The Honey Thief by Najaf Mazari & Robert Hillman

The Honey Thief
One of my favorite covers ever. The effect of a watercolor or ink brush painting on the textured, matte dust jacket is gorgeous.

The best travel advice I’ve ever received is:  befriend the locals.  Or rather, convince the locals to befriend you. Whether it’s a small town in Maine or a village in Afghanistan (preferably when there’s not a war going on), no one knows a place like the people who live there.

I won’t be visiting Afghanistan any time soon – and sadly, I’m left to wonder if the Afghanistan it describes still exists – but be that as it may The Honey Thief is a great way to learn more about the nation and the Hazara people who make up roughly 22% of its population.  The book is  a collaboration between Najaf Mazari & Robert Hillman.  Mazari is a native Afghani who left his home country in 2001 and now lives in Australia with his family. He is the author of the memoir The Rugmaker of Mazar-e-Sharif  Robert Hillman is the prize-winning Australian author of the autobiographyThe Boy in the Green Suit.  So both these men have some authorial experience behind them.  I call them collaborators rather than co-authors based on their  own description of the process by which this book was written  –

Najaf talks; Robert fashions what he says into the sentences that become the stories.  When Robert has completed a chapter or a story, Najaf reads it and offers suggestions.  The question Najaf asks himself as he’s reading is this:  “If these words were now translated into Dari, would my family in Afghanistan nod their heads and say, ‘This is our country.  This is true’?”
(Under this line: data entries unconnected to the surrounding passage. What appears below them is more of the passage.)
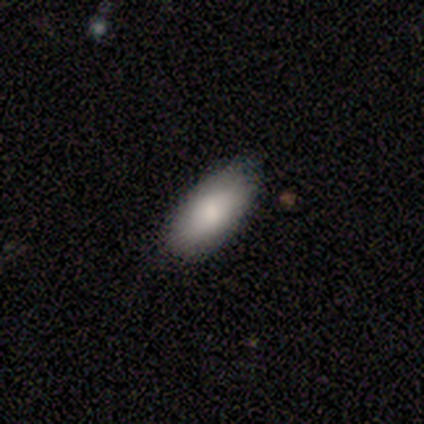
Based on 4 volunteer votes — Smooth or featured?
  - smooth: 100% *
  - featured or disk: 0%
  - star or artifact: 0%
How rounded?
  - in between: 100% *
  - round: 0%
  - cigar-shaped: 0%
Merging?
  - none: 75% *
  - minor disturbance: 25%
  - major disturbance: 0%
  - merger: 0%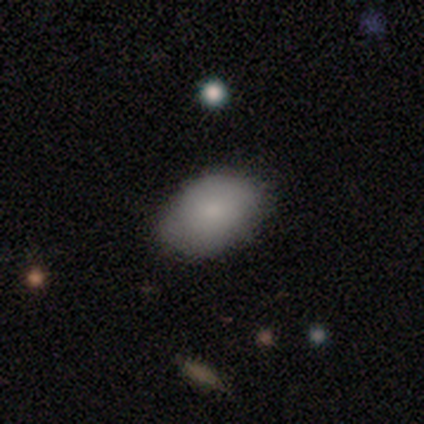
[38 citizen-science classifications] This is clearly a smooth galaxy (89%). How rounded: clearly in between (97%). Merging: likely none (78%).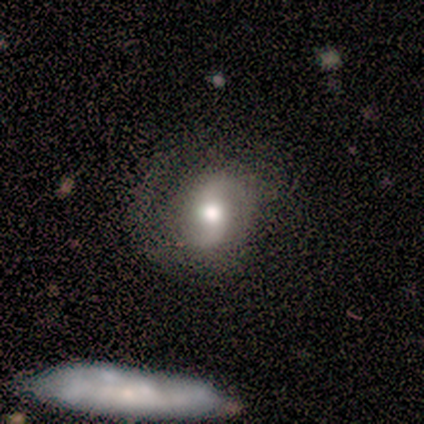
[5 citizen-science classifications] smooth-or-featured: featured or disk: 80% | smooth: 20% | star or artifact: 0%
  disk-edge-on: no: 100% | yes: 0%
    bar: weak: 100% | strong: 0% | no: 0%
    has-spiral-arms: yes: 100% | no: 0%
      spiral-winding: loose: 50% | tight: 25% | medium: 25%
      spiral-arm-count: 2: 100% | 1: 0% | 3: 0% | 4: 0% | more than 4: 0% | can't tell: 0%
    bulge-size: moderate: 75% | large: 25% | dominant: 0% | small: 0% | none: 0%
  merging: none: 100% | minor disturbance: 0% | major disturbance: 0% | merger: 0%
The result is an engaging little book of short stories and recipes told to us by a friendly and charismatic narrator It’s the narrative voice, Najaf Mazari’s voice I expect, that sells The Honey Thief.   His storytelling contains the perfect blend of honesty, exaggeration & nostalgia – capturing the charming informality of the oral tradition.

And the idea of including traditional recipes is pure genius.  These are written in the same style as the rest of the book and contain instructions like: “Fresh yoghurt.  This must be proper yoghurt, not that foolish yoghurt that is sometimes sold with bananas in it and strawberries and sugar”.  It’s as if you’re standing in the kitchen next to Mazari while he prepares dinner.  It’s a wonderful change from the ubiquitous discussion points meant to target the members of book clubs.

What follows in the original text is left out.